Attraktivität von Bewertungsnischen
Investmentinstitutionen weisen darauf hin, dass europäische Vermögenswerte im Vergleich zu hoch bewerteten US-Technologieaktien oder asiatischen Halbleitersektoren ein besseres Preis-Leistungs-Verhältnis bieten, während sie gleichzeitig Wachstumspotenzial aufweisen. Diese einzigartige Vermögenseigenschaft bietet Value-Investoren eine Gelegenheit zur Allokation, wobei das Risiko einer Gewinnneubewertung insgesamt relativ gering ist.
Entspannung der geopolitischen Lage fördert Branchenaufschwung
Die Entspannung der Spannungen im Nahen Osten führte zu einem Rückgang der Ölpreise auf das Niveau vor dem Konflikt, woraufhin Institutionen wie Barclays und JPMorgan die Bewertungen europäischer Aktienmärkte anhoben. Davon profitierend verzeichneten Tourismus- und Freizeitaktien den größten Quartalszuwachs seit Januar 2023 und wurden neben dem Technologiesektor zu einer wichtigen Stütze für den Gesamtmarkt.

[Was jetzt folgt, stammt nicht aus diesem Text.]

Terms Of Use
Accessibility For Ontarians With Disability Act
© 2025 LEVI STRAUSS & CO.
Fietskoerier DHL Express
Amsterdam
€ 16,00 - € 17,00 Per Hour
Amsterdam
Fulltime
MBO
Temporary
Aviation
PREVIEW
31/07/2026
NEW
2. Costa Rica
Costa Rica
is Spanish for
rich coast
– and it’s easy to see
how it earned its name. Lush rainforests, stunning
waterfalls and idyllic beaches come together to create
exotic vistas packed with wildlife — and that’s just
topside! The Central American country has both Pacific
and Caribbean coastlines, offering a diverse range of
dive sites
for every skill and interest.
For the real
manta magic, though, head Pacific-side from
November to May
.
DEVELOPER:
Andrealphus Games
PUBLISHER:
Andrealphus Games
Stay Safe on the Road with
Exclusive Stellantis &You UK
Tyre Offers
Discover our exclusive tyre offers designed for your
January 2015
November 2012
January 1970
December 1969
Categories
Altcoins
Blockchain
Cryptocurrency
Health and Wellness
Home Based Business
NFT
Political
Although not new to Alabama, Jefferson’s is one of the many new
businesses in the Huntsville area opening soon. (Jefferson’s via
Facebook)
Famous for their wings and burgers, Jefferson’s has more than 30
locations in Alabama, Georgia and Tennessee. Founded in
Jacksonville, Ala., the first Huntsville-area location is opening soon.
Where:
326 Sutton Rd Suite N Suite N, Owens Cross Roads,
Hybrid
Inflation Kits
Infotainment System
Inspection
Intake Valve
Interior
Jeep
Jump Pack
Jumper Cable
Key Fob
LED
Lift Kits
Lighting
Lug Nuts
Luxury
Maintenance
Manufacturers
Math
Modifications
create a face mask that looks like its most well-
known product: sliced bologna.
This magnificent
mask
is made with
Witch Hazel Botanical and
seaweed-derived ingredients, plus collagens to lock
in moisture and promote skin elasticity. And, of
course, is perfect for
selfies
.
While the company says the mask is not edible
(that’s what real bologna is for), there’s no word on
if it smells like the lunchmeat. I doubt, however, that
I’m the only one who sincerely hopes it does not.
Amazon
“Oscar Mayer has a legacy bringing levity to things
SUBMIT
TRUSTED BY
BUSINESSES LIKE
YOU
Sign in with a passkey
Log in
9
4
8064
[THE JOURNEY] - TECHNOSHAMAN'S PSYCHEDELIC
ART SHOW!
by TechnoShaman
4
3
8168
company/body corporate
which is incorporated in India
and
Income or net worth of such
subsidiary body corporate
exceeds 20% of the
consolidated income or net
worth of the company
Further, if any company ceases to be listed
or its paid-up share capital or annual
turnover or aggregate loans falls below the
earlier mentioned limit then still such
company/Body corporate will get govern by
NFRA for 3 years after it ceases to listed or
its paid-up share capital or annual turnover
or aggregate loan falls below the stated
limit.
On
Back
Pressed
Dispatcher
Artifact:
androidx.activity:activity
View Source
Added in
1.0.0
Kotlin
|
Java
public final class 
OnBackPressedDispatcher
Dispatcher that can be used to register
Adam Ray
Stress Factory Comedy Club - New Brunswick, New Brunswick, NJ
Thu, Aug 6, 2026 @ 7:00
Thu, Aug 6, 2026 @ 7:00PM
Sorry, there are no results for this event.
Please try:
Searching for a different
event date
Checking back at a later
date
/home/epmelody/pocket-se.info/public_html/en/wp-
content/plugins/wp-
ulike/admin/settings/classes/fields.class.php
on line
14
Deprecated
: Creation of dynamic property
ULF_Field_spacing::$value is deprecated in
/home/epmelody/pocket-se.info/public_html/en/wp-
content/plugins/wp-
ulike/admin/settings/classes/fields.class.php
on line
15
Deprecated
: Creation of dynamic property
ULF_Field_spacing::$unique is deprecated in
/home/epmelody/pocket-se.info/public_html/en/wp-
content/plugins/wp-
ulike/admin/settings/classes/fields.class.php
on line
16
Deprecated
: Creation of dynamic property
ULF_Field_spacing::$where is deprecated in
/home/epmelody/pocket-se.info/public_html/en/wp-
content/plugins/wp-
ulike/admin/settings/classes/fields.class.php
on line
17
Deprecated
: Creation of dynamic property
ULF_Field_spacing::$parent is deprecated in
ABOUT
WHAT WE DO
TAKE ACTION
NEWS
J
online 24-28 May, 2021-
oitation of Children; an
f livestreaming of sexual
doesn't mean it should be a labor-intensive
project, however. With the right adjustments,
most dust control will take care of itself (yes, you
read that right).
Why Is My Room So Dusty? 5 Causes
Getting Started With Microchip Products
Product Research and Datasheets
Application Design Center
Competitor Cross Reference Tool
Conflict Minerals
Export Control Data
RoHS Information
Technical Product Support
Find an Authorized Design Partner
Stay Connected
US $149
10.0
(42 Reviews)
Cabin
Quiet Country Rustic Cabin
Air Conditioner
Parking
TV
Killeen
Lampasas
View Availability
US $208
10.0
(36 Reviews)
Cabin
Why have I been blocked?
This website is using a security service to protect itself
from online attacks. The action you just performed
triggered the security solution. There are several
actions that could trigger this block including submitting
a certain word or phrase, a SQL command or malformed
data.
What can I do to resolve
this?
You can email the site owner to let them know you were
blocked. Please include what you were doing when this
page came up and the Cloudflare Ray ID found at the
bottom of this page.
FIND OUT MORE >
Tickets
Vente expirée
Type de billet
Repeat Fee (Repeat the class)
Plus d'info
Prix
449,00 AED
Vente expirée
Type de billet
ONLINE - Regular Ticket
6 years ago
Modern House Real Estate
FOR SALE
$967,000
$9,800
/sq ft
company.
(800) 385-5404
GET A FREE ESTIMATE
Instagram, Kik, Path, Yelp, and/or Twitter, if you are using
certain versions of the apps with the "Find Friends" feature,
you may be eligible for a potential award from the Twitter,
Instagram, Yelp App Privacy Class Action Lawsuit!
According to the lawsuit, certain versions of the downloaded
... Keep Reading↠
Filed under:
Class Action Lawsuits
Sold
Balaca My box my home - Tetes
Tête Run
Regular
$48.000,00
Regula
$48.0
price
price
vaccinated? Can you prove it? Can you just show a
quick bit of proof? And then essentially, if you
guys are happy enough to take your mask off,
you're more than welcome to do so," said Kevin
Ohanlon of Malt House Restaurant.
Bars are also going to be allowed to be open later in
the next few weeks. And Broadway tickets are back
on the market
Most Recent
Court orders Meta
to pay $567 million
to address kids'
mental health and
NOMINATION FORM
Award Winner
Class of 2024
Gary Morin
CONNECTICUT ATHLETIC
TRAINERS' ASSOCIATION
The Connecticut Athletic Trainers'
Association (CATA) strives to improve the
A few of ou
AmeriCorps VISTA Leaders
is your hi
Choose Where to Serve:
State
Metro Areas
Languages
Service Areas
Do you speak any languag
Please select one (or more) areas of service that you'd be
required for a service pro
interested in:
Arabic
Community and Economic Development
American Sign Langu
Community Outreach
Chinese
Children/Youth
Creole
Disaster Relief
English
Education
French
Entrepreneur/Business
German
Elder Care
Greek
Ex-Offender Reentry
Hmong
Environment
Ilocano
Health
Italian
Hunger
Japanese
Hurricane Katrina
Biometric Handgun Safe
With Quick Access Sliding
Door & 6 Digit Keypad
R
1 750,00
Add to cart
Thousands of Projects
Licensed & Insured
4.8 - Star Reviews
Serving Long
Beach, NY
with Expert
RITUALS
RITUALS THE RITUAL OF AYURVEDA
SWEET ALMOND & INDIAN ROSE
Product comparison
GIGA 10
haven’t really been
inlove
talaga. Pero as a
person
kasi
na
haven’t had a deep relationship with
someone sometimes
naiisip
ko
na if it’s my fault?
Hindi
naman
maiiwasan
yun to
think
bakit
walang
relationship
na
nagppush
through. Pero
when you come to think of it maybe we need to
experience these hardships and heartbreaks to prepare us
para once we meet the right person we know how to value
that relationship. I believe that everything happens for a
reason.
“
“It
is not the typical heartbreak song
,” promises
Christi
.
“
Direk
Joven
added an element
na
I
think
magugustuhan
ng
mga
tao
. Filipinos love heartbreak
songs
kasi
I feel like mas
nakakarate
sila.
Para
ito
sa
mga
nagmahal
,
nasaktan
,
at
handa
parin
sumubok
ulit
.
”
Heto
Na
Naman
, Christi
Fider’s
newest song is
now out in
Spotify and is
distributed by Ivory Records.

Zentralbankpolitik und Zinserhöhungspreisgestaltung
Derzeit richtet sich der Fokus des Marktes auf die Äußerungen der Beamten bei der Jahrestagung der Europäischen Zentralbank, wobei die Entscheidungsträger warnen, dass externe Preisschocks anhaltende Auswirkungen auf die Wirtschaft haben könnten. Laut Daten der London Stock Exchange Group erwarten Swap-Markt-Händler derzeit, dass die europäischen Zinssätze bis Ende des Jahres um weitere 25 Basispunkte angehoben werden könnten.